Saúde em Alagoas

O Sistema Único de Saúde brasileiro (SUS) é um direito conquistado pela mobilização dos trabalhadores no período da redemocratização do país. É um dos melhores do mundo, mas nunca foi efetivado plenamente pela falta de vontade política do Estado, que não investe o suficiente para o bom funcionamento dos serviços, mas em contrapartida se alia a hospitais privados, deixando a população refém de planos de saúde, quando poderia usufruir de um direito que é seu. Dos 431 mil leitos contabilizados em 2009, 279 mil (65%) estão na rede hospitalar privada e 152 mil (35%) na rede pública (IBGE). Você sabe bem desta realidade!
 
Ano após ano, os governos atacam o direito à saúde dos trabalhadores. Atualmente, as tentativas de ganhar dinheiro às custas da doença da população são muitas. De parte do governo federal temos os maiores ataques privatistas, principalmente do PT: Fernando Henrique com as Organizações Sociais e OSCIP's;  Lula com as Fundações Estatais de Direito Privado, Empresa Brasileira de Serviços Hospitalares (EBSERH), e Dilma com a privatização dos Hospitais Universitários, da Política de Drogas através do Plano Crack e do SUS como um todo pela mais nova medida de Subsídios aos Planos de Saúde. Enquanto isso, dão quase metade do orçamento para a dívida interna e externa. O resultado é que o Brasil no quesito investimento em saúde ostenta índices piores que os africanos (OMS).
Por parte do governo estadual PSDB, temos enfrentado greve dos servidores por melhores condições de trabalho e salário, como a recente greve dos médicos. No ano de 2011 e 2012, vimos as péssimas condições de funcionamento do Instituo Médico Legal, do salário dos anestesistas e do laboratório farmacêutico do estado, o LIFAL. O governo também patrocina as entidades privadas no tratamento da dependência química através da Secretaria da Paz e repassa 63% da verba da Saúde (FSSo) para os 8 hospitais filantrópicos (não pagam impostos) existentes em Maceió, Arapiraca, Palmeira, Penedo e São Miguel dos Campos; além do projeto engavetado de Organização Social para o estado, implantado em Santana do Ipanema.
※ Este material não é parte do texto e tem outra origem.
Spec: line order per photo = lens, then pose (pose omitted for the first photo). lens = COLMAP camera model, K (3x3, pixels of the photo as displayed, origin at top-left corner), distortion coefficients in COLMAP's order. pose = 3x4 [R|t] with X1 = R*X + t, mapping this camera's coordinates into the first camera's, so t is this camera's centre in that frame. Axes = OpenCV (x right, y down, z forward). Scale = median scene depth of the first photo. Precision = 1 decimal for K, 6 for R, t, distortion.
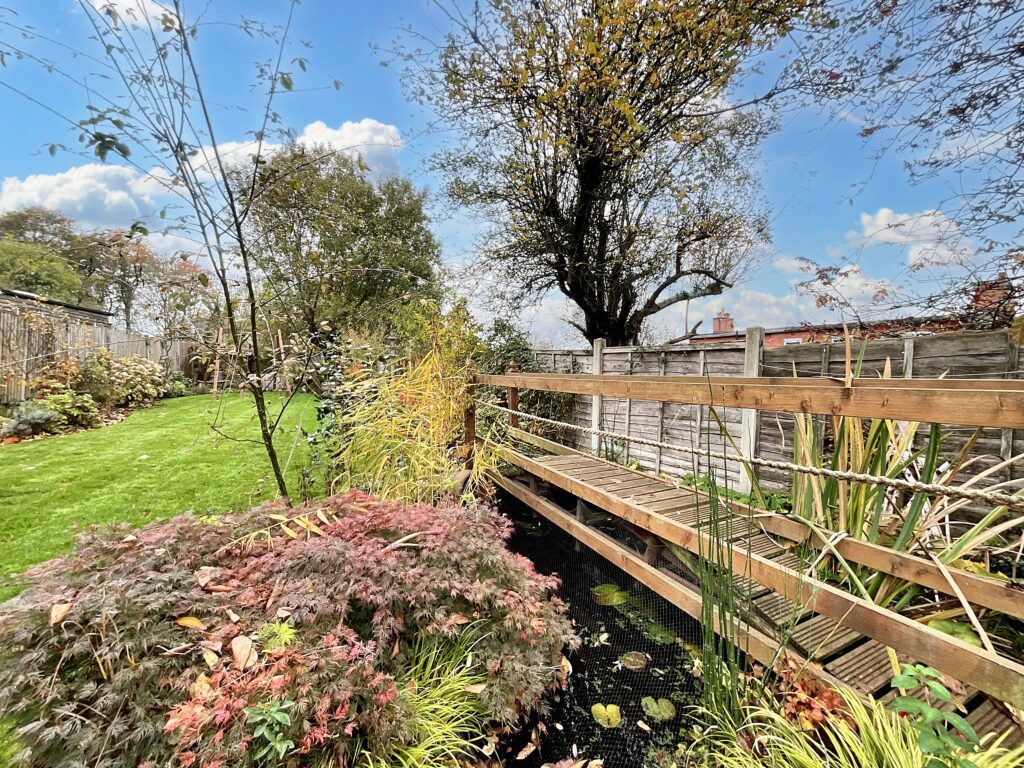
lens RADIAL K [[414.0, 0, 514.7], [0, 414.0, 385.1], [0, 0, 1]] dist [0.002042, 0.000101]
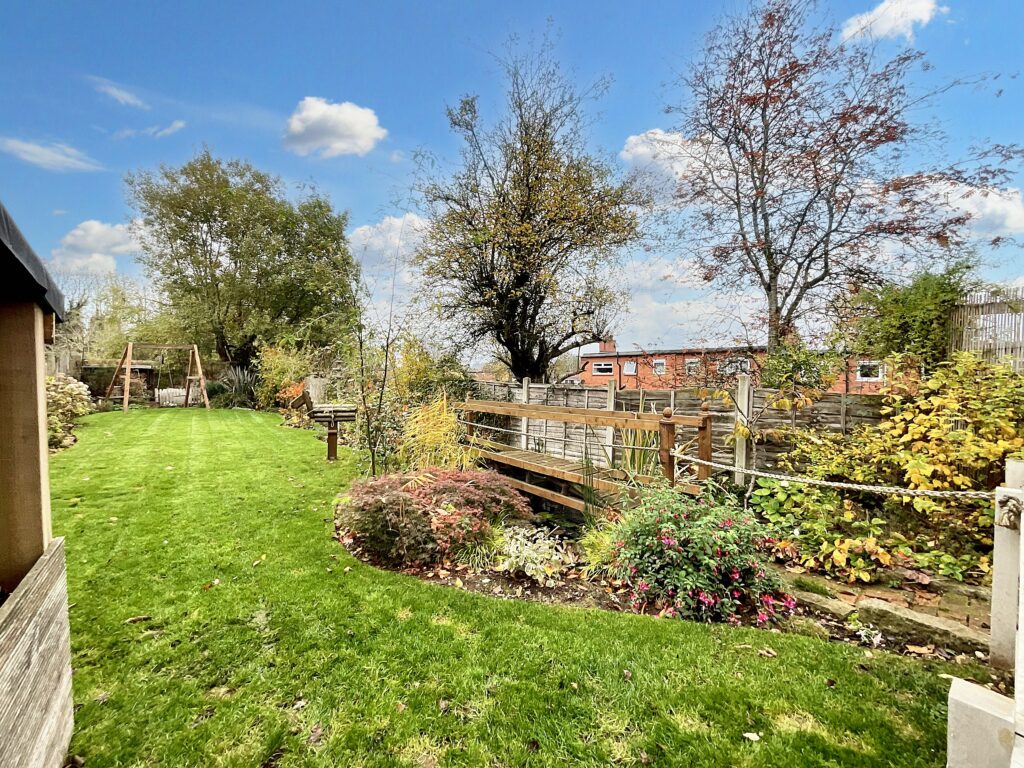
lens RADIAL K [[414.0, 0, 508.4], [0, 414.0, 384.1], [0, 0, 1]] dist [0.002042, 0.000101]
pose [[0.975049, 0.000094, 0.221990, -0.207816], [0.004607, 0.999776, -0.020662, -0.055114], [-0.221942, 0.021169, 0.974830, -0.507501]]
Em Alagoas, 94% das pessoas são usuárias exclusivas do SUS.
No âmbito municipal, apenas 26% de Maceió tem cobertura do PSF. A falta da rede de Atenção Básica superlota os poucos hospitais e a ausência de saneamento básico faz brotar das periferias doenças crônicas. Para se ter uma ideia o município dispõe apenas de 10 dos 3.068 leitos para internação existentes no estado, por isso necessita alugar a maioria. Os valores investidos mudam de um ano para outro a exemplo de 2009, onde foram gastos 123 milhões de reais em “Atenção Básica”, sendo este valor diminuído para 24 milhões no ano de 2010 - um corte de 80% das verbas das ações.
Neste cenário a mulher sofre mais do que os homens, pois apresenta mais doenças, além de ser a responsável de levar os filhos, marido e idosos da família ao serviço de saúde quando necessário. Portanto, são as mulheres a maioria nas filas intermináveis dos postos de saúde, que passam noites em pé ao lado de seus familiares em hospitais sucateados e os maiores constrangimentos para acessar direitos básicos negados à população pobre de Alagoas.
Nós do PSTU, acreditamos que só é possível uma saúde de qualidade, com serviços e profissionais que atendam as necessidades da população. Quando este serviços deixar de servir aos interesses dos ricos e  grandes empresários do ramo saúde.  Defendemos uma mudança na lógica usada hoje para saúde pública. Que o SUS cumpra sua finalidade, que os governos federal, estadual e municipal assumam seus deveres e parem de entregar a saúde pública aos interesses dos donos de hospitais e fabricantes de remédios.
Essa mudança, porém, só é possível por meio da organização e luta dos usuários e trabalhadores do SUS. E por isso, fazemos um chamado à sociedade alagoana, aos homens e mulheres que sofrem com a falta de atendimento médico, aos trabalhadores da saúde que também são vítima do descaso do estado a lutar por melhores condições de trabalho e por um SUS 100% público e que atenda as necessidades da população.
 
Defendemos:
-       Estatização progressiva de toda a rede de saúde!
-       Contra todo tipo de privatização: não à EBSERH e a OS em Santana!
-       6% do PIB para a Saúde, efetivação da EC 29 e contra a DRU!
-       Fim da concessão de Certificados de Filantropia para os hospitais!
-       Abertura dos leitos ociosos do HU!
-       Plano de Cargos e Carreiras e Concurso público!
-       Efetivação da Rede de Saúde Mental e fim da Secretaria da Paz!